Shown below is an example with one queue workq that is enabled
and started
.
1$ qstat -Q -f -F json
2{
3 "timestamp":1615924938,
4 "pbs_version":"19.0.0",
5 "pbs_server":"pbs",
6 "Queue":{
7 "workq":{
8 "queue_type":"Execution",
9 "total_jobs":0,
10 "state_count":"Transit:0 Queued:0 Held:0 Waiting:0 Running:0 Exiting:0 Begun:0 ",
11 "resources_assigned":{
12 "mem":"0kb",
13 "ncpus":0,
14 "nodect":0
15 },
16 "hasnodes":"True",
17 "enabled":"True",
18 "started":"True"
19 }
20 }
21}
PBS/Torque Executors
buildtest has support for Torque scheduler which can
be defined in the executors
section by using the torque
property. Shown below is an example configuration that defines
an executor name lbl using the queue name lbl-cluster
executors:
torque:
lbl:
queue: lbl-cluster
We will run qstat -Qf to get queue details and check if queue is enabled and started before adding executor. If queue is not enabled or started, then buildtest will mark the executor as a invalid state and will be unusable.
Shown below is a sample output of qstat -Qf
command on a PBS/Torque system which shows the queue configuration. Buildtest will parse this output to
extract queue details and compare with executor configuration.

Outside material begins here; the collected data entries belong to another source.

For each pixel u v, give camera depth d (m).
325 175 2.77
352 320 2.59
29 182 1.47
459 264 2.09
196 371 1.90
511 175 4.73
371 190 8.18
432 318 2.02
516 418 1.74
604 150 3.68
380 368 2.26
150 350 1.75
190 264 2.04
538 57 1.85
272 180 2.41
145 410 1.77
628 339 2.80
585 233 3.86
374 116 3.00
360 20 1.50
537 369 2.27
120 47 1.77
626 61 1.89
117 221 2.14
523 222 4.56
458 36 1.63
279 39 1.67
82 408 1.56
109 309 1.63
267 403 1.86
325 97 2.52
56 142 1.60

(buildtest) adaptive50@lbl-cluster:$ qstat -Qf
Queue: lbl-cluster
queue_type = Execution
total_jobs = 0
state_count = Transit:0 Queued:0 Held:0 Waiting:0 Running:0 Exiting:0 Comp
lete:0
resources_default.nodes = 1
resources_default.walltime = 24:00:00
mtime = 1711641211
enabled = True
started = True
LSF Executors
Buildtest supports LSF scheduler
which can be defined in the executors
section. Shown below is an example configuration that declares one executor named
batch
that uses the LSF queue named batch. The lsf
property is used to define LSF executors, and the queue
property
is used to specify the LSF queue name.
executors:
lsf:
batch:
queue: batch
buildtest will run bqueues -o 'queue_name status' -json
command to get queue details to retrieve list of queues. If the queue
property specifies an invalid queue name, buildtest will raise an exception.
$ bqueues -o 'queue_name status' -json
{
"COMMAND":"bqueues",
"QUEUES":2,
"RECORDS":[
{
"QUEUE_NAME":"batch",
"STATUS":"Open:Active"
},
{
"QUEUE_NAME":"test",
"STATUS":"Open:Active"
}
]
}
Container Executor
Buildtest supports executor declaration for container based jobs. The container executor will run all associated test for the executor on the specified container image. Currently, we support docker, podman and singularity as the container platforms. We assume container runtime is installed on your system and is accessible in your $PATH.
Let’s take a look at the following container executor declaration. The top level keyword container
is used to define the container
executor which can follow any arbitrary name. We have defined two container executors named ubuntu and python that specify the
container image and platform via image
and platform
property. The description
is used for information purposes and does not
impact buildtest in any way.
You can specify the full URI to the container image which is useful if you are using a custom registry
executors:
container:
ubuntu:
image: ubuntu:20.04
platform: docker
description: submit jobs on ubuntu container
python:
image: python:3.11.0
platform: docker
description: submit jobs on python container
You can specify container runtime options via options
and bind mount via mount
property. Both properties are
are string type, for instance let’s say you want to bind mount /tmp
directory to /tmp
executors:
container:
ubuntu:
image: ubuntu:20.04
platform: docker
mount: "/tmp:/tmp"
options: "--user root"
description: submit jobs on ubuntu container
Specifying Project Account
Batch jobs require project account to charge jobs and depending on your site this could be required in order to submit job. Some scheduler like Slurm can detect your default project account in that case you don’t need to specify on command line.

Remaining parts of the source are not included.